● **INPUT DATA**:
------------------------
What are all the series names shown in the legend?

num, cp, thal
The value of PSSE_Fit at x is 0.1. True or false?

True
------------------------
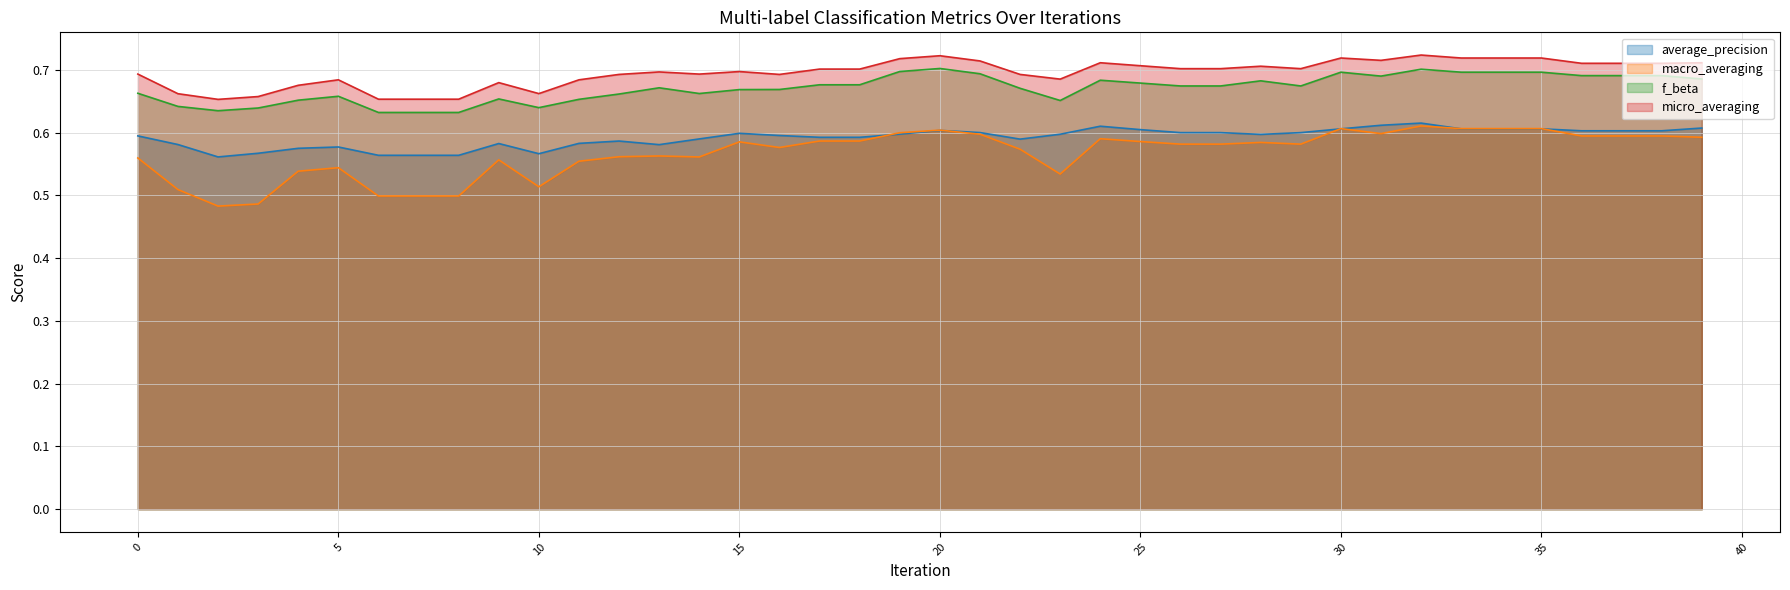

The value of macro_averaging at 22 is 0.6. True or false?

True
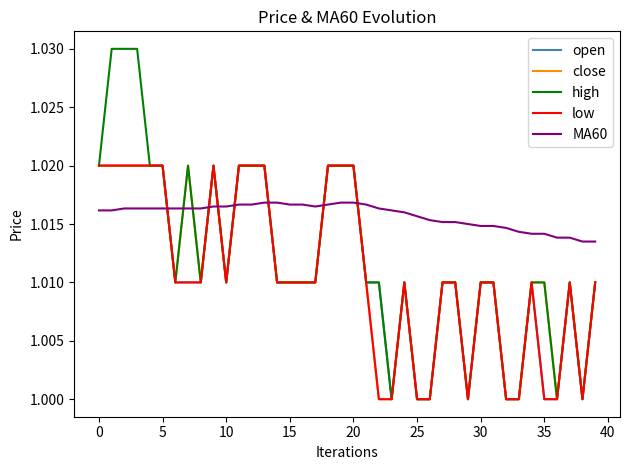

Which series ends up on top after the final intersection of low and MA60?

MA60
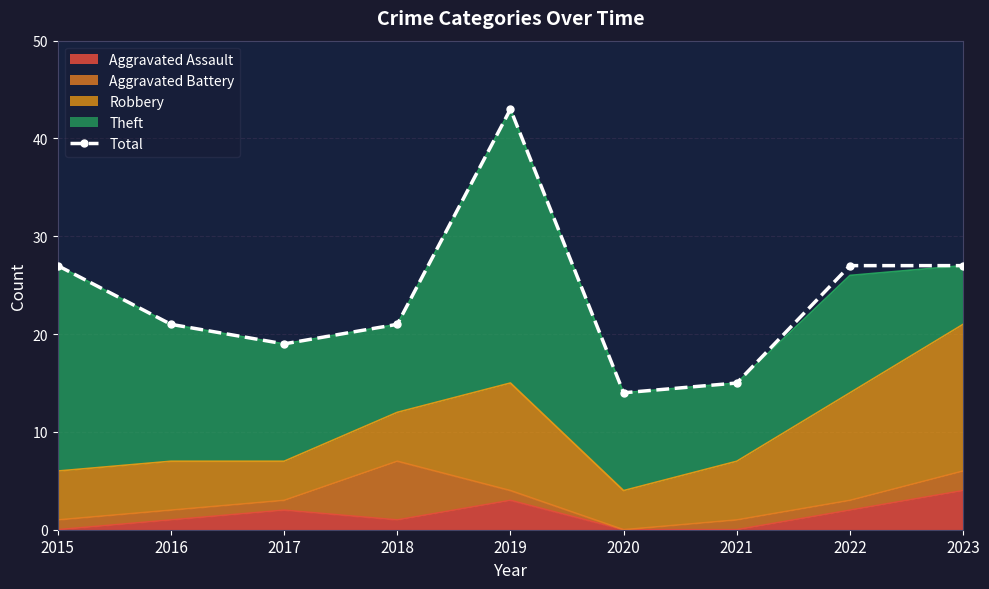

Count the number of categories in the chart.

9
------------------------
● **REQUIRED ACTION**: Render the rows as a numbered list, running from the line with "What are all" up to and including the line with "The value of PSSE_Fit", with blank lines left out.

● **ANSWER FOR THIS EXERCISE**:
1. What are all the series names shown in the legend?
2. num, cp, thal
3. The value of PSSE_Fit at x is 0.1. True or false?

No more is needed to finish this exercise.